* WRITTEN TASK A *
Repeat the records without changes, beginning at their very first line and stopping after the line that contains "Here are some". Include that line, and leave the pictures out of your answer.

* TEXT SECTION *
┄┄┄┄┄┄

That is what bothers me, that some of the stories are made up just for your reading pleasure. I wish that whatever written here is real and I don't have to counterfeit anything to anyone anymore. Some of you would feel misguided right so let me clear this; I am sad because of the artificiality in my writing. 

I have become the blogger who had lost his self; I care for my blog's traffic, my earning and the number of followers. I have stopped writing for myself, my language practice and poetry; I have strayed too far I need a reverse or some kind of a do-over. Excuse me people, I confused everybody in the making of my own identity.

:Glossary:

Seems           : nampak
Sorrow          : kesedihan
Fusion          : gabungan
Twisted         : menukar
Torment         : seksaan
Writings        : penulisan
Misery          : kesusahan
Lies            : terkandung
Blend           : ramuan
Superficial     : cetek
Admit           : mengaku
Embedded        : tersirat
Decent          : baik
Bothers         : mengganggu
Made up         : dibuat-buat
Counterfeit     : memalsukan
Misguided       : tertipu, tersesat
Artificiality   : kepalsuan
Self            : diri sendiri
Strayed         : tersesat
Do-over         : melakukan sesuatu kembali
Confused        : mengelirukan

23 comments:

Unknown said...

┄┄┄┄┄┄

* WRITTEN TASK B *
Duplicate the blog post in full, keeping every word and line the same.

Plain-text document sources
┄┄┄┄┄┄

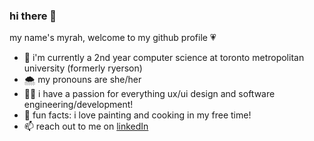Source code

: ### hi there 👋

my name's myrah, welcome to my github profile 💗

- 🌱 i'm currently a 2nd year computer science at toronto metropolitan university (formerly ryerson)
- 🌨 my pronouns are she/her
- 👩‍💻 i have a passion for everything ux/ui design and software engineering/development!
- 🌷 fun facts: i love painting and cooking in my free time!
- 📫 reach out to me on [linkedIn](https://www.linkedin.com/in/myrah-mohammed-68014b166/)

<!--
**myrahm/myrahm** is a ✨ _special_ ✨ repository because its `README.md` (this file) appears on your GitHub profile.

Here are some ideas to get you started:

- 🔭 I’m currently working on ...
- 🌱 I’m currently learning ...
- 👯 I’m looking to collaborate on ...
- 🤔 I’m looking for help with ...
- 💬 Ask me about ...
- 📫 How to reach me: ...
- 😄 Pronouns: ...
- ⚡ Fun fact: ...
-->
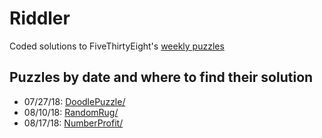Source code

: # Riddler
Coded solutions to FiveThirtyEight's [weekly puzzles](https://fivethirtyeight.com/tag/the-riddler/)

## Puzzles by date and where to find their solution

  - 07/27/18: [DoodlePuzzle/](https://github.com/johncmerfeld/Riddler/tree/master/DoodlePuzzle)
  - 08/10/18: [RandomRug/](https://github.com/johncmerfeld/Riddler/tree/master/RandomRug)
  - 08/17/18: [NumberProfit/](https://github.com/johncmerfeld/Riddler/tree/master/NumberProfit)


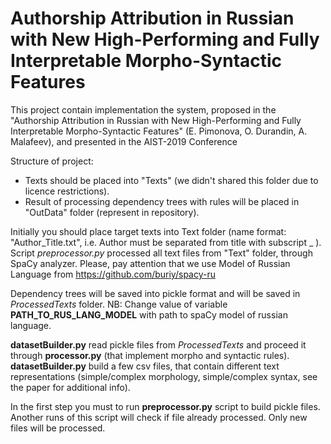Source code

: # Authorship Attribution in Russian with New High-Performing and Fully Interpretable Morpho-Syntactic Features

This project contain implementation the system, proposed in the "Authorship Attribution in Russian with New High-Performing and Fully Interpretable Morpho-Syntactic Features" (E. Pimonova, O. Durandin, A. Malafeev), and presented in the AIST-2019 Conference

Structure of project:
* Texts should be placed into "Texts" (we didn't shared this folder due to licence restrictions).
* Result of processing dependency trees with rules will be placed in "OutData" folder (represent in repository).

Initially you should place target texts into Text folder (name format: "Author_Title.txt", i.e. Author must be separated from title with subscript _ ).
Script _preprocessor.py_ processed all text files from "Text" folder, through SpaCy analyzer. Please, pay attention that we use Model of Russian Language from https://github.com/buriy/spacy-ru

Dependency trees will be saved into pickle format and will be saved in _ProcessedTexts_ folder. 
NB: Change value of variable **PATH_TO_RUS_LANG_MODEL** with path to spaCy model of russian language.

**datasetBuilder.py** read pickle files from _ProcessedTexts_ and proceed it through **processor.py** (that implement morpho and syntactic rules). **datasetBuilder.py** build a few csv files, that contain different text representations (simple/complex morphology, simple/complex syntax, see the paper for additional info).

In the first step you must to run **preprocessor.py** script to build pickle files. Another runs of this script will check if file already processed. Only new files will be processed.
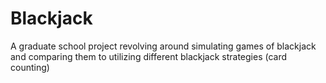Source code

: # Blackjack
A graduate school project revolving around simulating games of blackjack and comparing them to utilizing different blackjack strategies (card counting)
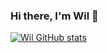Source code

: ### Hi there, I'm Wil 👋

[![Wil GitHub stats](https://github-readme-stats.vercel.app/api?username=wilmerjfl)](https://github.com/anuraghazra/github-readme-stats)

<!--
**wilmerjfl/wilmerjfl** is a ✨ _special_ ✨ repository because its `README.md` (this file) appears on your GitHub profile.
-->
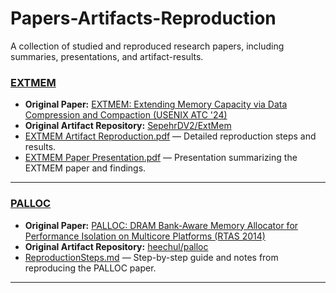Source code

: # Papers-Artifacts-Reproduction
A collection of studied and reproduced research papers, including summaries, presentations, and artifact-results.

### [EXTMEM](./EXTMEM)
- **Original Paper:** [EXTMEM: Extending Memory Capacity via Data Compression and Compaction (USENIX ATC '24)](https://www.usenix.org/system/files/atc24-jalalian.pdf)
- **Original Artifact Repository:** [SepehrDV2/ExtMem](https://github.com/SepehrDV2/ExtMem)
- [EXTMEM Artifact Reproduction.pdf](./EXTMEM/EXTMEM%20Artifact%20Reproduction.pdf) — Detailed reproduction steps and results.
- [EXTMEM Paper Presentation.pdf](./EXTMEM/EXTMEM%20Paper%20Presentation.pdf) — Presentation summarizing the EXTMEM paper and findings.

---

### [PALLOC](./PALLOC)
- **Original Paper:** [PALLOC: DRAM Bank-Aware Memory Allocator for Performance Isolation on Multicore Platforms (RTAS 2014)](https://cs-people.bu.edu/rmancuso/files/papers/palloc-rtas2014.pdf)
- **Original Artifact Repository:** [heechul/palloc](https://github.com/heechul/palloc)
- [ReproductionSteps.md](./PALLOC/ReproductionSteps.md) — Step-by-step guide and notes from reproducing the PALLOC paper.

---
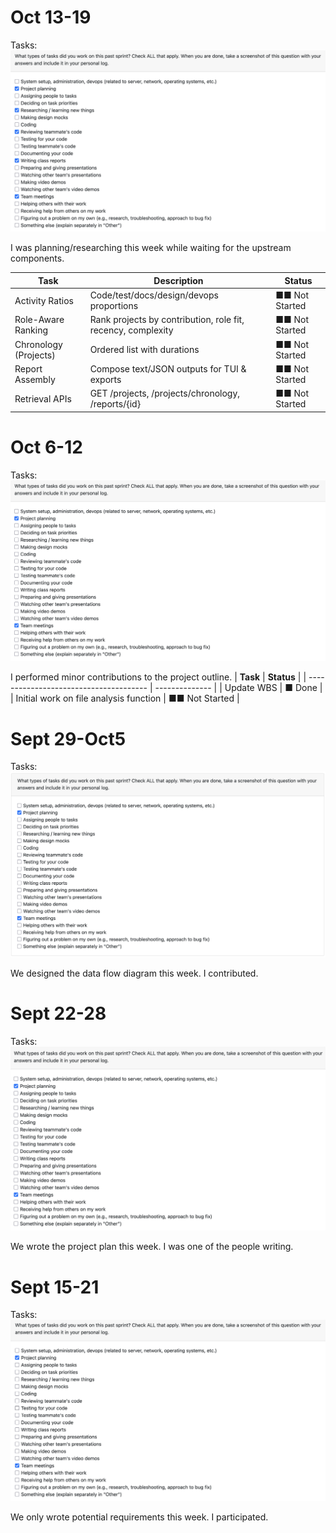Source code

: # Oct 13-19

Tasks:
![Tasks](Tasks%20Oct13-19.png)

I was planning/researching this week while waiting for the upstream components.

| **Task**            |  **Description**                 | **Status**     |
| --------------------|------------------ | -------------- |
| Activity Ratios | Code/test/docs/design/devops proportions | ■■ Not Started |
| Role-Aware Ranking | Rank projects by contribution, role fit, recency, complexity | ■■ Not Started |
| Chronology (Projects) | Ordered list with durations | ■■ Not Started |
| Report Assembly | Compose text/JSON outputs for TUI & exports |  ■■ Not Started |
| Retrieval APIs | GET /projects, /projects/chronology, /reports/{id} |  ■■ Not Started |

# Oct 6-12

Tasks:
![Tasks](Tasks%20Oct6-12.png)

I performed minor contributions to the project outline.
| **Task**                               | **Status**     |
| -------------------------------------- | -------------- |
| Update WBS                             | ■ Done         |
| Initial work on file analysis function | ■■ Not Started |

# Sept 29-Oct5

Tasks:
![Tasks](Tasks%20Sept29-Oct5.png)

We designed the data flow diagram this week. I contributed.

# Sept 22-28

Tasks:
![Tasks](Tasks%20Sept22-28.png)

We wrote the project plan this week. I was one of the people writing.

# Sept 15-21

Tasks:
![Tasks](Tasks%20Sept15-21.png)

We only wrote potential requirements this week. I participated.



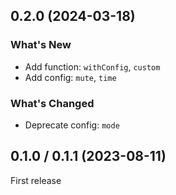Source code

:## 0.2.0 (2024-03-18)

### What's New

- Add function: `withConfig`, `custom`
- Add config: `mute`, `time`

### What's Changed

- Deprecate config: `mode`

## 0.1.0 / 0.1.1 (2023-08-11)

First release
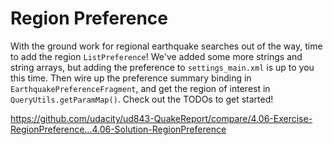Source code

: # Region Preference

With the ground work for regional earthquake searches out of the way, time to add the region `ListPreference`! We've added some more strings and string arrays, but adding the preference to `settings_main.xml` is up to you this time. Then wire up the preference summary binding in `EarthquakePreferenceFragment`, and get the region of interest in `QueryUtils.getParamMap()`. Check out the TODOs to get started!


https://github.com/udacity/ud843-QuakeReport/compare/4.06-Exercise-RegionPreference...4.06-Solution-RegionPreference
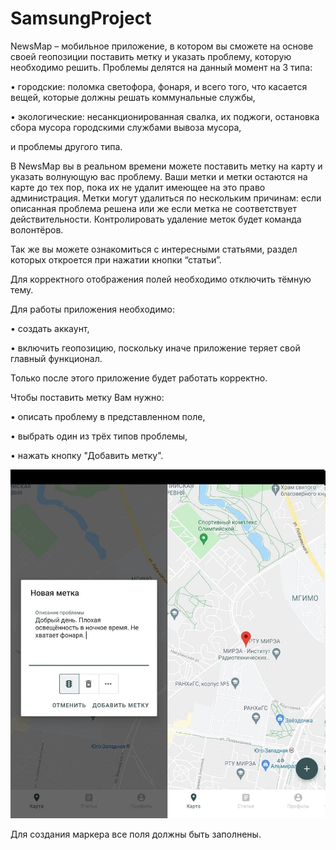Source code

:# SamsungProject

NewsMap – мобильное приложение, в котором вы сможете на основе своей геопозиции поставить метку и указать проблему, которую необходимо решить. Проблемы делятся на данный момент на 3 типа: 

•	городские: поломка светофора, фонаря, и всего того, что касается вещей, которые должны решать коммунальные службы,

•	экологические: несанкционированная свалка, их поджоги, остановка сбора мусора городскими службами вывоза мусора,

и проблемы другого типа.

В NewsMap вы в реальном времени можете поставить метку на карту и указать волнующую вас проблему.  Ваши метки и метки остаются на карте до тех пор, пока их не удалит имеющее на это право администрация. Метки могут удалиться по нескольким причинам: если описанная проблема решена или же если метка не соответствует действительности. Контролировать удаление меток будет команда волонтёров. 

Так же вы можете ознакомиться с интересными статьями, раздел которых откроется при нажатии кнопки “статьи”.

Для корректного отображения полей необходимо отключить тёмную тему.

Для работы приложения необходимо:
	
•	создать аккаунт,

•	включить геопозицию, поскольку иначе приложение теряет свой главный функционал.

Только после этого приложение будет работать корректно.

Чтобы поставить метку Вам нужно:

•	описать проблему в представленном поле,

•	выбрать один из трёх типов проблемы,

•	нажать кнопку "Добавить метку".

![alt tag](https://github.com/khmizyuk/SamsungProject/blob/master/app/src/main/res/drawable/photo_2021_05_24_15_53_44.jpg)​

Для создания маркера все поля должны быть заполнены.
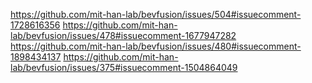 https://github.com/mit-han-lab/bevfusion/issues/504#issuecomment-1728616356
https://github.com/mit-han-lab/bevfusion/issues/478#issuecomment-1677947282
https://github.com/mit-han-lab/bevfusion/issues/480#issuecomment-1898434137
https://github.com/mit-han-lab/bevfusion/issues/375#issuecomment-1504864049
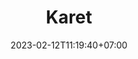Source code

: ---
title: "Karet"
slug: karet
date: 2023-02-12T11:19:40+07:00
draft: true

bab: "BAB_2"

type: post

tags:
    - tag

image: ""
description: ""

typora-root-url: ../../static
typora-copy-images-to: ../../static/img/karet/
---
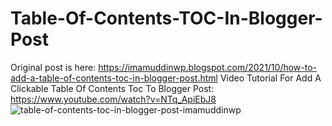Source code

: # Table-Of-Contents-TOC-In-Blogger-Post
Original post is here: https://imamuddinwp.blogspot.com/2021/10/how-to-add-a-table-of-contents-toc-in-blogger-post.html
Video Tutorial For Add A Clickable Table Of Contents Toc To Blogger Post: https://www.youtube.com/watch?v=NTq_ApiEbJ8
<img src="https://github.com/imamuddinwp/Table-Of-Contents-TOC-In-Blogger-Post/blob/main/table-of-contents-toc-in-blogger-post-imamuddinwp-.png" alt="table-of-contents-toc-in-blogger-post-imamuddinwp" />

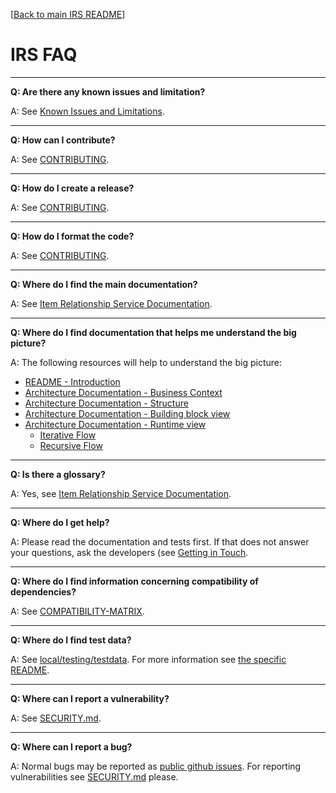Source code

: 
[[Back to main IRS README](README.md)]


# IRS FAQ

-----
**Q: Are there any known issues and limitation?**

A: See [Known Issues and Limitations](README.md#known-issues-and-limitations).


-----
**Q: How can I contribute?**

A: See [CONTRIBUTING](CONTRIBUTING.md).


-----
**Q: How do I create a release?**

A: See [CONTRIBUTING](CONTRIBUTING.md#create-a-release).


-----
**Q: How do I format the code?**

A: See [CONTRIBUTING](CONTRIBUTING.md#code-formatting).


-----
**Q: Where do I find the main documentation?**

A: See [Item Relationship Service Documentation](https://eclipse-tractusx.github.io/item-relationship-service/docs/).


-----
**Q: Where do I find documentation that helps me understand the big picture?**

A: The following resources will help to understand the big picture:
- [README - Introduction](README.md#introduction)
- [Architecture Documentation - Business Context](https://eclipse-tractusx.github.io/item-relationship-service/docs/arc42/full.html#_business_context)
- [Architecture Documentation - Structure](https://eclipse-tractusx.github.io/item-relationship-service/docs/arc42/full.html#_structure)
- [Architecture Documentation - Building block view](https://eclipse-tractusx.github.io/item-relationship-service/docs/arc42/full.html#_building_block_view)
- [Architecture Documentation - Runtime view](https://eclipse-tractusx.github.io/item-relationship-service/docs/arc42/full.html#_runtime_view)
    -  [Iterative Flow](https://eclipse-tractusx.github.io/item-relationship-service/docs/arc42/full.html#_irs_iterative)
    -  [Recursive Flow](https://eclipse-tractusx.github.io/item-relationship-service/docs/arc42/full.html#_irs_recursive) 


-----
**Q: Is there a glossary?**

A: Yes, see [Item Relationship Service Documentation](https://eclipse-tractusx.github.io/item-relationship-service/docs/arc42/full.html#_glossary).


-----
**Q: Where do I get help?**

A: Please read the documentation and tests first.
If that does not answer your questions, ask the developers (see [Getting in Touch](README.md#getting-in-touch).


-----
**Q: Where do I find information concerning compatibility of dependencies?**

A: See [COMPATIBILITY-MATRIX](COMPATIBILITY_MATRIX.md).

-----
**Q: Where do I find test data?**

A: See [local/testing/testdata](local/testing/testdata). 
For more information see [the specific README](local/testing/testdata/README.md).


-----
**Q: Where can I report a vulnerability?**

A: See [SECURITY.md](SECURITY.md#reporting-a-vulnerability).


-----
**Q: Where can I report a bug?**

A: Normal bugs may be reported as [public github issues](https://github.com/orgs/eclipse-tractusx/projects/8/views/10). 
For reporting vulnerabilities see [SECURITY.md](SECURITY.md#reporting-a-vulnerability) please.


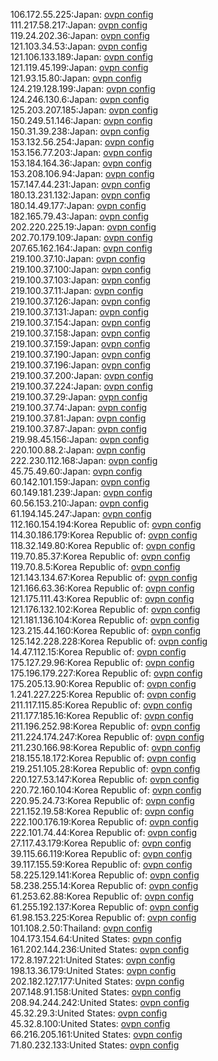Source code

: 106.172.55.225:Japan: [ovpn config](vpn/106_172_55_225.ovpn)  
111.217.58.217:Japan: [ovpn config](vpn/111_217_58_217.ovpn)  
119.24.202.36:Japan: [ovpn config](vpn/119_24_202_36.ovpn)  
121.103.34.53:Japan: [ovpn config](vpn/121_103_34_53.ovpn)  
121.106.133.189:Japan: [ovpn config](vpn/121_106_133_189.ovpn)  
121.119.45.199:Japan: [ovpn config](vpn/121_119_45_199.ovpn)  
121.93.15.80:Japan: [ovpn config](vpn/121_93_15_80.ovpn)  
124.219.128.199:Japan: [ovpn config](vpn/124_219_128_199.ovpn)  
124.246.130.6:Japan: [ovpn config](vpn/124_246_130_6.ovpn)  
125.203.207.185:Japan: [ovpn config](vpn/125_203_207_185.ovpn)  
150.249.51.146:Japan: [ovpn config](vpn/150_249_51_146.ovpn)  
150.31.39.238:Japan: [ovpn config](vpn/150_31_39_238.ovpn)  
153.132.56.254:Japan: [ovpn config](vpn/153_132_56_254.ovpn)  
153.156.77.203:Japan: [ovpn config](vpn/153_156_77_203.ovpn)  
153.184.164.36:Japan: [ovpn config](vpn/153_184_164_36.ovpn)  
153.208.106.94:Japan: [ovpn config](vpn/153_208_106_94.ovpn)  
157.147.44.231:Japan: [ovpn config](vpn/157_147_44_231.ovpn)  
180.13.231.132:Japan: [ovpn config](vpn/180_13_231_132.ovpn)  
180.14.49.177:Japan: [ovpn config](vpn/180_14_49_177.ovpn)  
182.165.79.43:Japan: [ovpn config](vpn/182_165_79_43.ovpn)  
202.220.225.19:Japan: [ovpn config](vpn/202_220_225_19.ovpn)  
202.70.179.109:Japan: [ovpn config](vpn/202_70_179_109.ovpn)  
207.65.162.164:Japan: [ovpn config](vpn/207_65_162_164.ovpn)  
219.100.37.10:Japan: [ovpn config](vpn/219_100_37_10.ovpn)  
219.100.37.100:Japan: [ovpn config](vpn/219_100_37_100.ovpn)  
219.100.37.103:Japan: [ovpn config](vpn/219_100_37_103.ovpn)  
219.100.37.11:Japan: [ovpn config](vpn/219_100_37_11.ovpn)  
219.100.37.126:Japan: [ovpn config](vpn/219_100_37_126.ovpn)  
219.100.37.131:Japan: [ovpn config](vpn/219_100_37_131.ovpn)  
219.100.37.154:Japan: [ovpn config](vpn/219_100_37_154.ovpn)  
219.100.37.158:Japan: [ovpn config](vpn/219_100_37_158.ovpn)  
219.100.37.159:Japan: [ovpn config](vpn/219_100_37_159.ovpn)  
219.100.37.190:Japan: [ovpn config](vpn/219_100_37_190.ovpn)  
219.100.37.196:Japan: [ovpn config](vpn/219_100_37_196.ovpn)  
219.100.37.200:Japan: [ovpn config](vpn/219_100_37_200.ovpn)  
219.100.37.224:Japan: [ovpn config](vpn/219_100_37_224.ovpn)  
219.100.37.29:Japan: [ovpn config](vpn/219_100_37_29.ovpn)  
219.100.37.74:Japan: [ovpn config](vpn/219_100_37_74.ovpn)  
219.100.37.81:Japan: [ovpn config](vpn/219_100_37_81.ovpn)  
219.100.37.87:Japan: [ovpn config](vpn/219_100_37_87.ovpn)  
219.98.45.156:Japan: [ovpn config](vpn/219_98_45_156.ovpn)  
220.100.88.2:Japan: [ovpn config](vpn/220_100_88_2.ovpn)  
222.230.112.168:Japan: [ovpn config](vpn/222_230_112_168.ovpn)  
45.75.49.60:Japan: [ovpn config](vpn/45_75_49_60.ovpn)  
60.142.101.159:Japan: [ovpn config](vpn/60_142_101_159.ovpn)  
60.149.181.239:Japan: [ovpn config](vpn/60_149_181_239.ovpn)  
60.56.153.210:Japan: [ovpn config](vpn/60_56_153_210.ovpn)  
61.194.145.247:Japan: [ovpn config](vpn/61_194_145_247.ovpn)  
112.160.154.194:Korea Republic of: [ovpn config](vpn/112_160_154_194.ovpn)  
114.30.186.179:Korea Republic of: [ovpn config](vpn/114_30_186_179.ovpn)  
118.32.149.80:Korea Republic of: [ovpn config](vpn/118_32_149_80.ovpn)  
119.70.85.37:Korea Republic of: [ovpn config](vpn/119_70_85_37.ovpn)  
119.70.8.5:Korea Republic of: [ovpn config](vpn/119_70_8_5.ovpn)  
121.143.134.67:Korea Republic of: [ovpn config](vpn/121_143_134_67.ovpn)  
121.166.63.36:Korea Republic of: [ovpn config](vpn/121_166_63_36.ovpn)  
121.175.111.43:Korea Republic of: [ovpn config](vpn/121_175_111_43.ovpn)  
121.176.132.102:Korea Republic of: [ovpn config](vpn/121_176_132_102.ovpn)  
121.181.136.104:Korea Republic of: [ovpn config](vpn/121_181_136_104.ovpn)  
123.215.44.160:Korea Republic of: [ovpn config](vpn/123_215_44_160.ovpn)  
125.142.228.228:Korea Republic of: [ovpn config](vpn/125_142_228_228.ovpn)  
14.47.112.15:Korea Republic of: [ovpn config](vpn/14_47_112_15.ovpn)  
175.127.29.96:Korea Republic of: [ovpn config](vpn/175_127_29_96.ovpn)  
175.196.179.227:Korea Republic of: [ovpn config](vpn/175_196_179_227.ovpn)  
175.205.13.90:Korea Republic of: [ovpn config](vpn/175_205_13_90.ovpn)  
1.241.227.225:Korea Republic of: [ovpn config](vpn/1_241_227_225.ovpn)  
211.117.115.85:Korea Republic of: [ovpn config](vpn/211_117_115_85.ovpn)  
211.177.185.16:Korea Republic of: [ovpn config](vpn/211_177_185_16.ovpn)  
211.196.252.98:Korea Republic of: [ovpn config](vpn/211_196_252_98.ovpn)  
211.224.174.247:Korea Republic of: [ovpn config](vpn/211_224_174_247.ovpn)  
211.230.166.98:Korea Republic of: [ovpn config](vpn/211_230_166_98.ovpn)  
218.155.18.172:Korea Republic of: [ovpn config](vpn/218_155_18_172.ovpn)  
219.251.105.28:Korea Republic of: [ovpn config](vpn/219_251_105_28.ovpn)  
220.127.53.147:Korea Republic of: [ovpn config](vpn/220_127_53_147.ovpn)  
220.72.160.104:Korea Republic of: [ovpn config](vpn/220_72_160_104.ovpn)  
220.95.24.73:Korea Republic of: [ovpn config](vpn/220_95_24_73.ovpn)  
221.152.19.58:Korea Republic of: [ovpn config](vpn/221_152_19_58.ovpn)  
222.100.176.19:Korea Republic of: [ovpn config](vpn/222_100_176_19.ovpn)  
222.101.74.44:Korea Republic of: [ovpn config](vpn/222_101_74_44.ovpn)  
27.117.43.179:Korea Republic of: [ovpn config](vpn/27_117_43_179.ovpn)  
39.115.66.119:Korea Republic of: [ovpn config](vpn/39_115_66_119.ovpn)  
39.117.155.59:Korea Republic of: [ovpn config](vpn/39_117_155_59.ovpn)  
58.225.129.141:Korea Republic of: [ovpn config](vpn/58_225_129_141.ovpn)  
58.238.255.14:Korea Republic of: [ovpn config](vpn/58_238_255_14.ovpn)  
61.253.62.88:Korea Republic of: [ovpn config](vpn/61_253_62_88.ovpn)  
61.255.192.137:Korea Republic of: [ovpn config](vpn/61_255_192_137.ovpn)  
61.98.153.225:Korea Republic of: [ovpn config](vpn/61_98_153_225.ovpn)  
101.108.2.50:Thailand: [ovpn config](vpn/101_108_2_50.ovpn)  
104.173.154.64:United States: [ovpn config](vpn/104_173_154_64.ovpn)  
161.202.144.236:United States: [ovpn config](vpn/161_202_144_236.ovpn)  
172.8.197.221:United States: [ovpn config](vpn/172_8_197_221.ovpn)  
198.13.36.179:United States: [ovpn config](vpn/198_13_36_179.ovpn)  
202.182.127.177:United States: [ovpn config](vpn/202_182_127_177.ovpn)  
207.148.91.158:United States: [ovpn config](vpn/207_148_91_158.ovpn)  
208.94.244.242:United States: [ovpn config](vpn/208_94_244_242.ovpn)  
45.32.29.3:United States: [ovpn config](vpn/45_32_29_3.ovpn)  
45.32.8.100:United States: [ovpn config](vpn/45_32_8_100.ovpn)  
66.216.205.161:United States: [ovpn config](vpn/66_216_205_161.ovpn)  
71.80.232.133:United States: [ovpn config](vpn/71_80_232_133.ovpn)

┄┄┄┄┄┄

* YOUR RESPONSE A *
Source code

: ### hi there 👋

my name's myrah, welcome to my github profile 💗

- 🌱 i'm currently a 2nd year computer science at toronto metropolitan university (formerly ryerson)
- 🌨 my pronouns are she/her
- 👩‍💻 i have a passion for everything ux/ui design and software engineering/development!
- 🌷 fun facts: i love painting and cooking in my free time!
- 📫 reach out to me on [linkedIn](https://www.linkedin.com/in/myrah-mohammed-68014b166/)

<!--
**myrahm/myrahm** is a ✨ _special_ ✨ repository because its `README.md` (this file) appears on your GitHub profile.

Here are some ideas to get you started:

* YOUR RESPONSE B *
That is what bothers me, that some of the stories are made up just for your reading pleasure. I wish that whatever written here is real and I don't have to counterfeit anything to anyone anymore. Some of you would feel misguided right so let me clear this; I am sad because of the artificiality in my writing. 

I have become the blogger who had lost his self; I care for my blog's traffic, my earning and the number of followers. I have stopped writing for myself, my language practice and poetry; I have strayed too far I need a reverse or some kind of a do-over. Excuse me people, I confused everybody in the making of my own identity.

:Glossary:

Seems           : nampak
Sorrow          : kesedihan
Fusion          : gabungan
Twisted         : menukar
Torment         : seksaan
Writings        : penulisan
Misery          : kesusahan
Lies            : terkandung
Blend           : ramuan
Superficial     : cetek
Admit           : mengaku
Embedded        : tersirat
Decent          : baik
Bothers         : mengganggu
Made up         : dibuat-buat
Counterfeit     : memalsukan
Misguided       : tertipu, tersesat
Artificiality   : kepalsuan
Self            : diri sendiri
Strayed         : tersesat
Do-over         : melakukan sesuatu kembali
Confused        : mengelirukan

23 comments:

Unknown said...